Recommended. A jam-packed and comprehensive introduction to reading the Bible more effectively.
Dr. Leland Ryken has become literature professor to the Evangelical masses. His books have become the initial court of appeal for any reader interested in the intersection between the Bible and literature. His fingerprints can also be traced to both the substance and style of the English Standard Version Bible published by Good News/Crossway Books, whose corporate headquarters sit kitty corner to Ryken’s office at Wheaton College. His name has become a virtual trademark in North American evangelicalism, and his legacy will long outlive him. His son, the equally prolific Dr. Philip Graham Ryken of Tenth Presbyterian Church in Philadelphia, carries on his work under the Ryken brand.

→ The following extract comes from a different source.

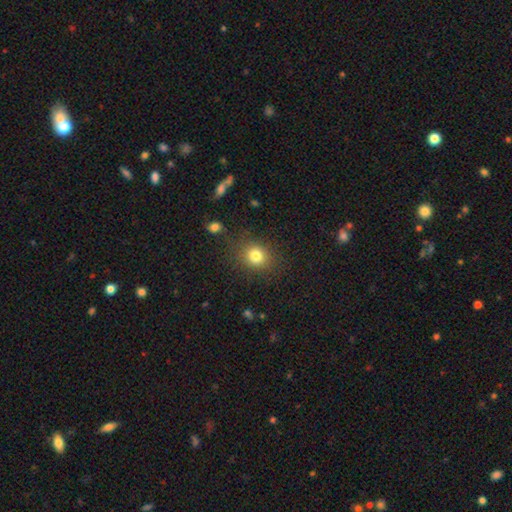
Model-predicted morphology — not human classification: smooth 81%, star or artifact 12%, featured or disk 7%. Down the decision tree: how rounded — round (74%); merging — none (82%).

In the twenty-plus years since Ryken’s book was first released an insurrection has taken place in biblical interpretation, particularly in the early years of the twenty-first century. Today, talk of narratives, storyline, and discourse raises red flags in many people’s minds due to a certain section of Evangelicalism which exalts these elements over traditional grammatical-historical hermeneutics. But in 1985 these events were still on the horizon. Ryken’s aim when he wrote the book was to add his voice to the rehabilitation of a literary approach which would complement the accepted grammatical-historical method, not displace it. He insists the approach should not be either/or, but both/and. Consequently, this is a not a manual on hermeneutics. We do not find within its pages an extensive history of scriptural interpretation. Rather, we find a storehouse of descriptions and examples of biblical ‘literariness.’

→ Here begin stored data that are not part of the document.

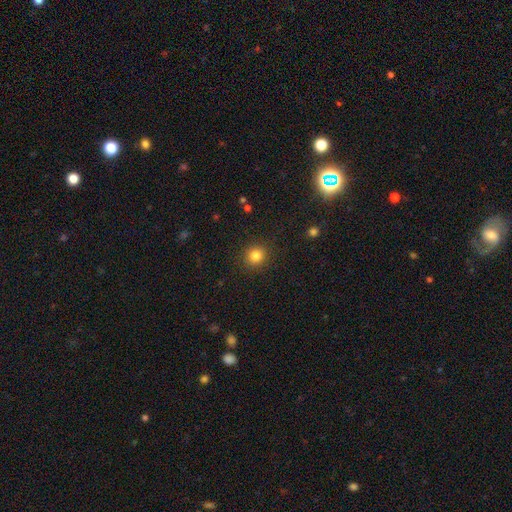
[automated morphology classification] smooth_or_featured: smooth (p=0.83) [alt: star or artifact p=0.12]
how_rounded: round (p=0.91) [alt: in between p=0.09]
merging: none (p=0.91) [alt: minor disturbance p=0.06]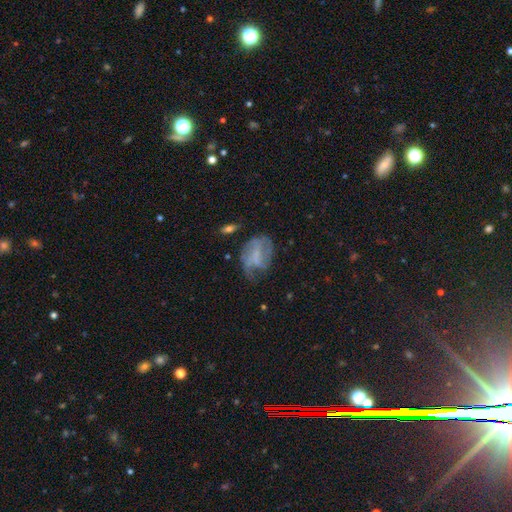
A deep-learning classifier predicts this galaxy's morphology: type=featured or disk (61%); edge-on=no (97%); bar=no (43%); spiral arms=yes (74%); bulge=none (56%); merging=none (43%).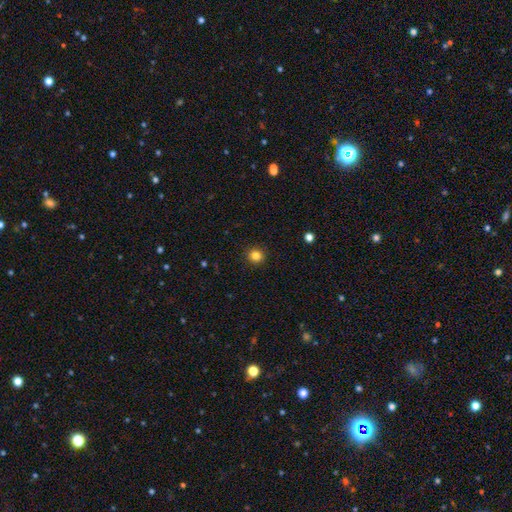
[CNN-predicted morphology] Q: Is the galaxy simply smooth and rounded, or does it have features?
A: smooth — 83%.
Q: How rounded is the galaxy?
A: round — 91%.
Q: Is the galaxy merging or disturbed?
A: none — 92%.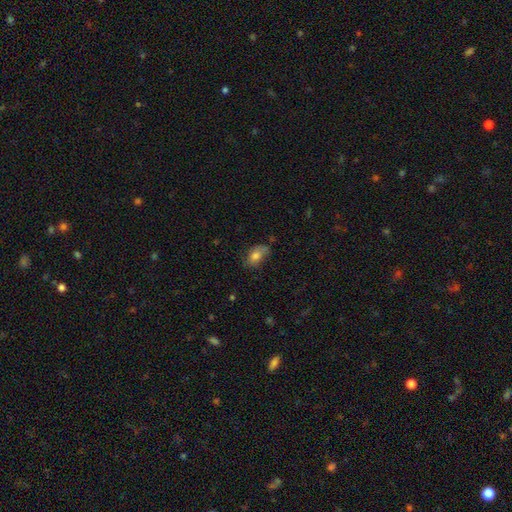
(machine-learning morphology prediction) Overall: smooth (74%). How rounded: in between (85%). Merging: none (52%; minor disturbance 33%).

Casting the net wide at first, Ryken discusses the overall literary identity of the Bible and its implications for interpretation. Genre matters. Form is just as important as content. Theological propositions amputated from their literary context are unjustly denuded of their biblical richness. He then launches into a discussion of every major genre, including narrative, poetry, proverb, gospel, parable, epistle, satire, and apocalypse. In every section he presents literary terms relevant to the genre, followed by selected exemplars. Gifted teacher that he is, Ryken contents himself (and possibly frustrates his readers) with providing only enough application to whet the reader’s appetite for further study. He rounds out with an exploration of how all the genres weave together into a tapestry of literary unity.

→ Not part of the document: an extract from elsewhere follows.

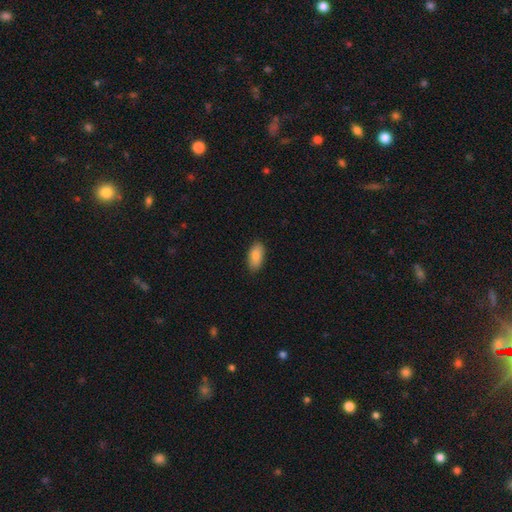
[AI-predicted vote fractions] Smooth or featured: smooth — 89% (star or artifact — 6%)
How rounded: in between — 92% (cigar-shaped — 6%)
Merging: none — 85% (minor disturbance — 11%)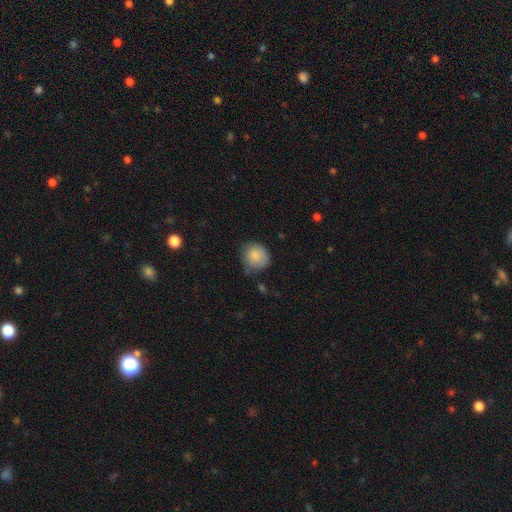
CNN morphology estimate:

How to Read the Bible as Literature contains few flaws – depending on whether one considers relative sophistication and technical terminology as flaws. Ryken dispenses scores of rules for reading and interpreting biblical stories, which at times can seem like overkill. Just when the list of rules feels overwhelming, he tenders the following: “may I say that these principles are not a list that anyone needs to memorize…We tend to apply most of these rules intuitively, simply as close readers of the biblical text.” Unfortunately, this will be faint mercy for many readers. But the book is not user-unfriendly. Some helpful physical features of the book include extra wide margins for notes, helpful chapter-end summaries, and further reading lists (provided you can track down books that were current in the 1970s).
Despite its pragmatic title and its sensationalized subtitle, this book is no series of mere ‘pointers’, and as such is not for the faint of heart. Delving into it in order to relieve it of all its insights will take some time. Set aside at least a few weeks – if not months – to adequately digest this work. The Bible is a big book, as David Powlison once said, and for many, Ryken will have made it all that much bigger.